Task statement: Exact copies of all the lines below are wanted, without a single picture.

(Extracted records)
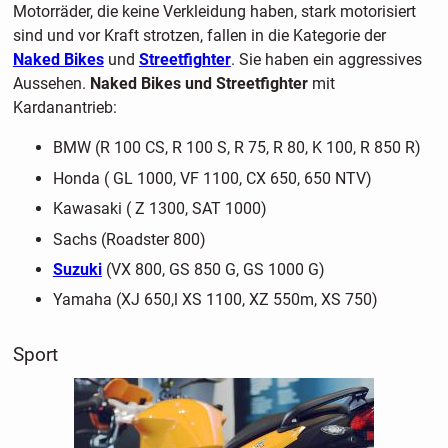
Motorräder, die keine Verkleidung haben, stark motorisiert
sind und vor Kraft strotzen, fallen in die Kategorie der
Naked Bikes
und
Streetfighter
. Sie haben ein aggressives
Aussehen.
Naked Bikes und Streetfighter
mit
Kardanantrieb:
BMW (R 100 CS, R 100 S, R 75, R 80, K 100, R 850 R)
Honda ( GL 1000, VF 1100, CX 650, 650 NTV)
Kawasaki ( Z 1300, SAT 1000)
Sachs (Roadster 800)
Suzuki
(VX 800, GS 850 G, GS 1000 G)
Yamaha (XJ 650,l XS 1100, XZ 550m, XS 750)
Sport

Response below:
Motorräder, die keine Verkleidung haben, stark motorisiert
sind und vor Kraft strotzen, fallen in die Kategorie der
Naked Bikes
und
Streetfighter
. Sie haben ein aggressives
Aussehen.
Naked Bikes und Streetfighter
mit
Kardanantrieb:
BMW (R 100 CS, R 100 S, R 75, R 80, K 100, R 850 R)
Honda ( GL 1000, VF 1100, CX 650, 650 NTV)
Kawasaki ( Z 1300, SAT 1000)
Sachs (Roadster 800)
Suzuki
(VX 800, GS 850 G, GS 1000 G)
Yamaha (XJ 650,l XS 1100, XZ 550m, XS 750)
Sport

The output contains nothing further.